▸ Exercise data:
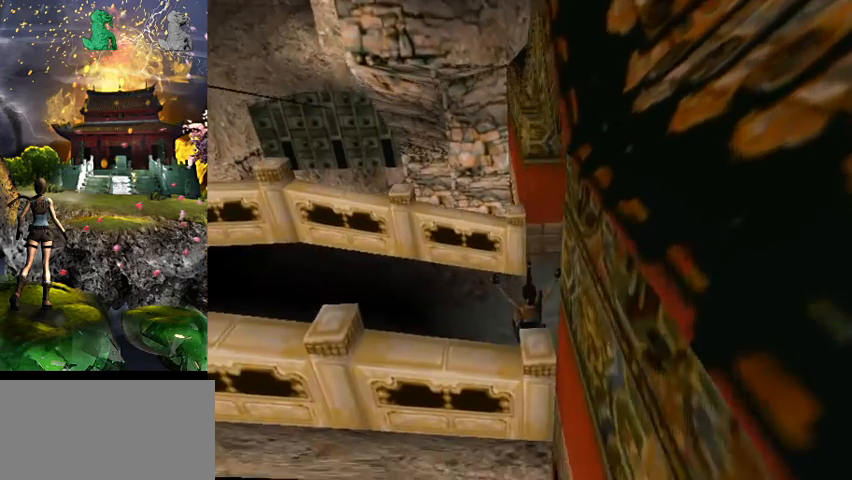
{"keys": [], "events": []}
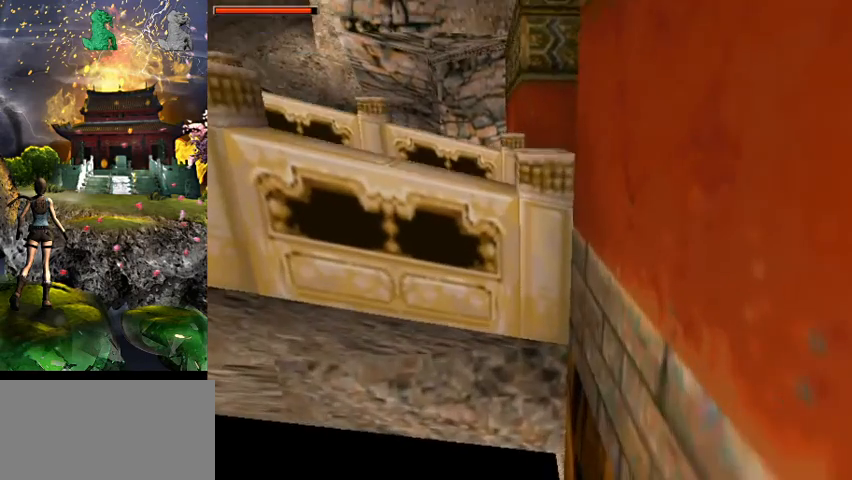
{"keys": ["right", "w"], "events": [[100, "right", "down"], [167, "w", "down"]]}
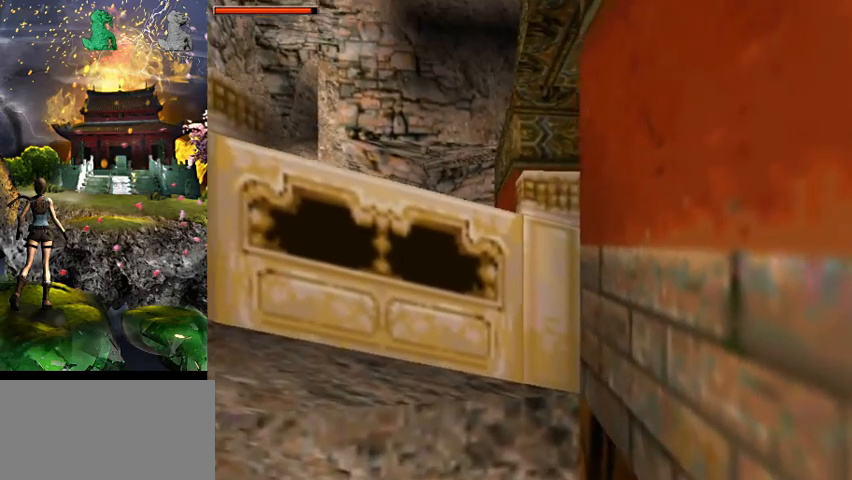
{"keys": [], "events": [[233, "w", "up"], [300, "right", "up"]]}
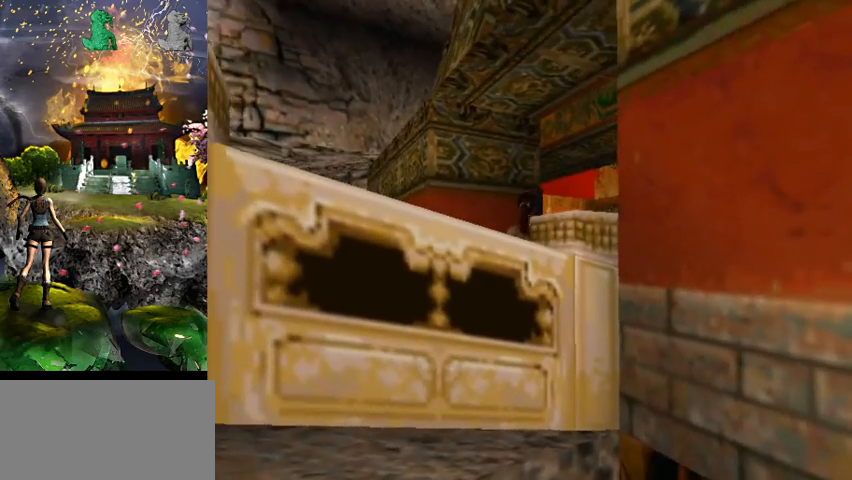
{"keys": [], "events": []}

▸ Exercise aim: State how many lines of the data contain the word "right". Nothing besides the number belongs in the reply.

▸ Solved problem: 2